## [Work item]
Set down every entry again word for word, please, but skip the pictures.

# # # #

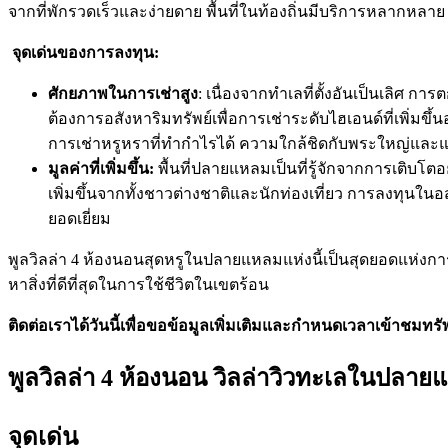
จากที่พักรวดเร็วและง่ายดาย พื้นที่ในท้องถิ่นมีบริการหลากหลา
จุดเด่นของการลงทุน:
ศักยภาพในการเช่าสูง
: เนื่องจากทำเลที่ตั้งอันเป็นเลิศ ก
ต้องการอสังหาริมทรัพย์เพื่อการเช่าระดับไฮเอนด์ที่เพิ่มขึ
การเช่าหรูหราที่ทำกำไรได้ ความใกล้ชิดกับพระใหญ่และแหล่
มูลค่าที่เพิ่มขึ้น:
พื้นที่ปลายแหลมเป็นที่รู้จักจากการเติบ
เพิ่มขึ้นจากทั้งชาวต่างชาติและนักท่องเที่ยว การลงทุนในอ
ยอดเยี่ยม
พูลวิลล่า 4 ห้องนอนสุดหรูในปลายแหลมแห่งนี้เป็นสุดยอดแห่งการใ
หาสิ่งที่ดีที่สุดในการใช้ชีวิตในเขตร้อน
ติดต่อเราได้วันนี้เพื่อขอข้อมูลเพิ่มเติมและกำหนดเวลาเข้าชมทรัพ
พูลวิลล่า 4 ห้องนอน วิลล่าวิวทะเลในปลาย
จุดเด่น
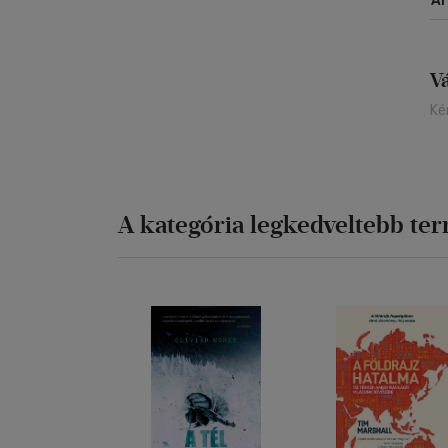
Á
V
Ké
A kategória legkedveltebb te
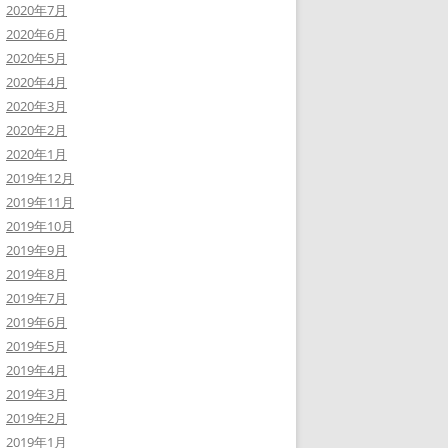
2020年7月
2020年6月
2020年5月
2020年4月
2020年3月
2020年2月
2020年1月
2019年12月
2019年11月
2019年10月
2019年9月
2019年8月
2019年7月
2019年6月
2019年5月
2019年4月
2019年3月
2019年2月
2019年1月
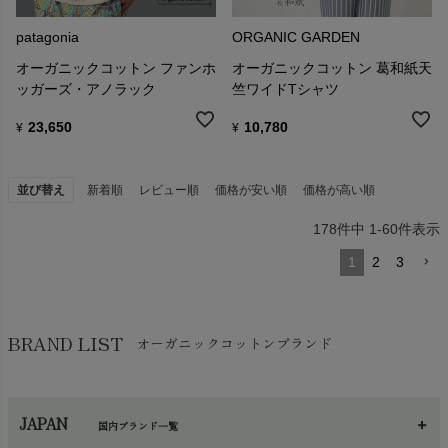
patagonia
ORGANIC GARDEN
オーガニックコットン ファンホ
オーガニックコットン 葛和紙天
ッガーズ・アノラック
竺ワイドTシャツ
23,650
10,780
¥
¥
並び替え
新着順
レビュー順
価格が安い順
価格が高い順
178
件中
1
-
60
件表示
1
2
3
BRAND LIST
オーガニックコットンブランド
JAPAN
国内ブランド一覧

# # # #

## [Result]
จากที่พักรวดเร็วและง่ายดาย พื้นที่ในท้องถิ่นมีบริการหลากหลา
จุดเด่นของการลงทุน:
ศักยภาพในการเช่าสูง
: เนื่องจากทำเลที่ตั้งอันเป็นเลิศ ก
ต้องการอสังหาริมทรัพย์เพื่อการเช่าระดับไฮเอนด์ที่เพิ่มขึ
การเช่าหรูหราที่ทำกำไรได้ ความใกล้ชิดกับพระใหญ่และแหล่
มูลค่าที่เพิ่มขึ้น:
พื้นที่ปลายแหลมเป็นที่รู้จักจากการเติบ
เพิ่มขึ้นจากทั้งชาวต่างชาติและนักท่องเที่ยว การลงทุนในอ
ยอดเยี่ยม
พูลวิลล่า 4 ห้องนอนสุดหรูในปลายแหลมแห่งนี้เป็นสุดยอดแห่งการใ
หาสิ่งที่ดีที่สุดในการใช้ชีวิตในเขตร้อน
ติดต่อเราได้วันนี้เพื่อขอข้อมูลเพิ่มเติมและกำหนดเวลาเข้าชมทรัพ
พูลวิลล่า 4 ห้องนอน วิลล่าวิวทะเลในปลาย
จุดเด่น
Á
V
Ké
A kategória legkedveltebb te
2020年7月
2020年6月
2020年5月
2020年4月
2020年3月
2020年2月
2020年1月
2019年12月
2019年11月
2019年10月
2019年9月
2019年8月
2019年7月
2019年6月
2019年5月
2019年4月
2019年3月
2019年2月
2019年1月
patagonia
ORGANIC GARDEN
オーガニックコットン ファンホ
オーガニックコットン 葛和紙天
ッガーズ・アノラック
竺ワイドTシャツ
23,650
10,780
¥
¥
並び替え
新着順
レビュー順
価格が安い順
価格が高い順
178
件中
1
-
60
件表示
1
2
3
BRAND LIST
オーガニックコットンブランド
JAPAN
国内ブランド一覧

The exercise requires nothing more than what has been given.